→ **Action item**:
In the listing below, starting at the line that has "example: **-50** °C" and stopping after the line that has "Your answer: **50** °", replace "Candidates" with "Students" and leave everything else unchanged. Return only those lines.

→ **Dataset records**:
*** Begin section ***

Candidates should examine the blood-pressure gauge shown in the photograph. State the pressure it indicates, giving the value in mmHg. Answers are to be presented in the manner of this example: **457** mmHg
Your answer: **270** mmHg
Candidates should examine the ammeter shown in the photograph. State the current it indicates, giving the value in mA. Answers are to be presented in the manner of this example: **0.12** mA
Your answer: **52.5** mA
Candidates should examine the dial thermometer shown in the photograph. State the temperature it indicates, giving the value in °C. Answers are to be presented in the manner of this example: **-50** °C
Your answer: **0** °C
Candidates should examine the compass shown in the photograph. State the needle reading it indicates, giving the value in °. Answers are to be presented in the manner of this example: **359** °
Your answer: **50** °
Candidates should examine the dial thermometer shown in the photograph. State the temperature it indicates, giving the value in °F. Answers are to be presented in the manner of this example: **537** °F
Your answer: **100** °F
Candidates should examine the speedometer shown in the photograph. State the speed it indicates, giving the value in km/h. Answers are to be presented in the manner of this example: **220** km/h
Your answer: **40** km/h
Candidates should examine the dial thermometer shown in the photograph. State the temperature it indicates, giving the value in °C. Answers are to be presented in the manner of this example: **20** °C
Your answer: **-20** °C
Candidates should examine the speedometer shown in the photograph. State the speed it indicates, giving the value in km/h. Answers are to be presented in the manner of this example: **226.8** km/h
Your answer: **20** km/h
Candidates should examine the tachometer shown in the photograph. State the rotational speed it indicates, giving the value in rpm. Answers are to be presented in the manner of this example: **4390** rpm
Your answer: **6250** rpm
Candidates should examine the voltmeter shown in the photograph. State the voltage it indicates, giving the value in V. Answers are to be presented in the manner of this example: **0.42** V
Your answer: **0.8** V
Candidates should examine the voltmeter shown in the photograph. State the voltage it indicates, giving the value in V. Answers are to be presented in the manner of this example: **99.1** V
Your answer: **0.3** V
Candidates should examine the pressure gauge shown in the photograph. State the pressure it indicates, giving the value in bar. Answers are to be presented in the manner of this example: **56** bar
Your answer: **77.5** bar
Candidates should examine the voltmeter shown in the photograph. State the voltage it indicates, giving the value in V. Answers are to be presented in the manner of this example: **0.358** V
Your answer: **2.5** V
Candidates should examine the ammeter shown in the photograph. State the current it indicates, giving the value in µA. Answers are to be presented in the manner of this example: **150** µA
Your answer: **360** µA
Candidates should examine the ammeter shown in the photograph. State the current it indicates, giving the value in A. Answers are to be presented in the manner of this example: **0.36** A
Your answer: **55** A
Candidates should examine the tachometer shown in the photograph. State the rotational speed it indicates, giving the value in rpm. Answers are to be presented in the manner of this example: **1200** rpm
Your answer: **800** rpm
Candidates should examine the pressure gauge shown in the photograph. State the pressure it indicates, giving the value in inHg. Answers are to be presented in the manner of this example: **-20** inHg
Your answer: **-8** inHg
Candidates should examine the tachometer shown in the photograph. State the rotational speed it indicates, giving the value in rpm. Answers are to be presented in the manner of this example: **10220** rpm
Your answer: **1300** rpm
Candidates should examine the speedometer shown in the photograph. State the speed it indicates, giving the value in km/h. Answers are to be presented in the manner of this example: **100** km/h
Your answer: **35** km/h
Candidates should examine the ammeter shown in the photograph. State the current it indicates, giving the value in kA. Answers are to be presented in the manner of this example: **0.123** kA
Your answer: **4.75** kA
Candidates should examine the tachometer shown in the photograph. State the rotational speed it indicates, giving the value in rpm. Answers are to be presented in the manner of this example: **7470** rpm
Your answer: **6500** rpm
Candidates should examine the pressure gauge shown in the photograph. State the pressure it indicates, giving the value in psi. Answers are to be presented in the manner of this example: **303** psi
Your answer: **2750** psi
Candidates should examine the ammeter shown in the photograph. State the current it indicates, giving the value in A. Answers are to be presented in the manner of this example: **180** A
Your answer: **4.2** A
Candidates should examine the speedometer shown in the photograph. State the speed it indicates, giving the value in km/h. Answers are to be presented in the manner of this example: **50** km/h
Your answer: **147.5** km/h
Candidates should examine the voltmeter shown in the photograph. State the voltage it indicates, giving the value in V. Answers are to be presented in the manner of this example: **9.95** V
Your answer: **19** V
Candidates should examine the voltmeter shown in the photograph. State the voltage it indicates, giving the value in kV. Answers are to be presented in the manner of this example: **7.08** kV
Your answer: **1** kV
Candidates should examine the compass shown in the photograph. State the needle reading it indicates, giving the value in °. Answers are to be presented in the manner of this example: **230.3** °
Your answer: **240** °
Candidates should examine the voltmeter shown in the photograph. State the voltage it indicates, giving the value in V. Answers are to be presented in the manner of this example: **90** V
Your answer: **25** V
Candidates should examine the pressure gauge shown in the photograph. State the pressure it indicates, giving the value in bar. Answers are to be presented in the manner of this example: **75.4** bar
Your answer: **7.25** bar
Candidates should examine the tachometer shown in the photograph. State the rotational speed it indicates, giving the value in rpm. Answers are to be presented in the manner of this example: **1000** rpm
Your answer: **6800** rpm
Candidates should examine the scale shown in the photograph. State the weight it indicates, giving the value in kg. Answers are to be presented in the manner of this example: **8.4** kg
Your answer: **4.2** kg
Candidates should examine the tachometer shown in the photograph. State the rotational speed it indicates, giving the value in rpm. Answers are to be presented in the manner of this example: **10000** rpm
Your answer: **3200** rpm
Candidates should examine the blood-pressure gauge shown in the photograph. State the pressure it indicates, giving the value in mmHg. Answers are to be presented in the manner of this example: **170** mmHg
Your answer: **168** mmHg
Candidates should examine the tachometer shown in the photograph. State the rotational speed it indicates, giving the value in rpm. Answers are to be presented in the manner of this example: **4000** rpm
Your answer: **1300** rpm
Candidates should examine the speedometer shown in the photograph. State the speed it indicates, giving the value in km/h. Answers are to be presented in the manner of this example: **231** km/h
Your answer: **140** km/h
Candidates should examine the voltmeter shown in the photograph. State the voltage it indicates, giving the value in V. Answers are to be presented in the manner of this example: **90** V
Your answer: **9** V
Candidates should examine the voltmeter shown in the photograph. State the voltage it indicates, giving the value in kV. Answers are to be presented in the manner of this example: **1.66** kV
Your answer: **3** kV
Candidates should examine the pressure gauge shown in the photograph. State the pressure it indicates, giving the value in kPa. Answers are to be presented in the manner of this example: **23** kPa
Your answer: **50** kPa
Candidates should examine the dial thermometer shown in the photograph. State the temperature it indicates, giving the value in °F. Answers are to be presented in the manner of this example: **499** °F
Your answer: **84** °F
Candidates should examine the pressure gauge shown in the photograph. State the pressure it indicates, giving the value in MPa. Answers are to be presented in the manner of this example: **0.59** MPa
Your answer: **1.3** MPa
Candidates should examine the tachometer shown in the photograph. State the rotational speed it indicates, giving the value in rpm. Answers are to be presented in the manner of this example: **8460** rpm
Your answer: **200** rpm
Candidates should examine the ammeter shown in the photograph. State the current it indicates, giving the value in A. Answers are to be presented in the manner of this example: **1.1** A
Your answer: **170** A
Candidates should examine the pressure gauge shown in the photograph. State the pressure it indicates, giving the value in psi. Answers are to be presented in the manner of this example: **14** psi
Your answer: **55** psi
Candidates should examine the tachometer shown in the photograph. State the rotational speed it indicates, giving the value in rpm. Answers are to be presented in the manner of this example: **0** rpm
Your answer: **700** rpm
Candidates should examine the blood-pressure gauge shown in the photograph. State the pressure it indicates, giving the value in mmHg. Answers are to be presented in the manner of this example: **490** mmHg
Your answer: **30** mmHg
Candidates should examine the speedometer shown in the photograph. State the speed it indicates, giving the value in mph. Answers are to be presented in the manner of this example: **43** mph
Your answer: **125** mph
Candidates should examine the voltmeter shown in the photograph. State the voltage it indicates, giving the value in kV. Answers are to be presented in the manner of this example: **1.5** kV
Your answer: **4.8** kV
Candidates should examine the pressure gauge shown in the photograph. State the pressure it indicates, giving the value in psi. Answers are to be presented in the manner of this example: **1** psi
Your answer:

*** End section ***

→ **Exercise response**:
Students should examine the dial thermometer shown in the photograph. State the temperature it indicates, giving the value in °C. Answers are to be presented in the manner of this example: **-50** °C
Your answer: **0** °C
Students should examine the compass shown in the photograph. State the needle reading it indicates, giving the value in °. Answers are to be presented in the manner of this example: **359** °
Your answer: **50** °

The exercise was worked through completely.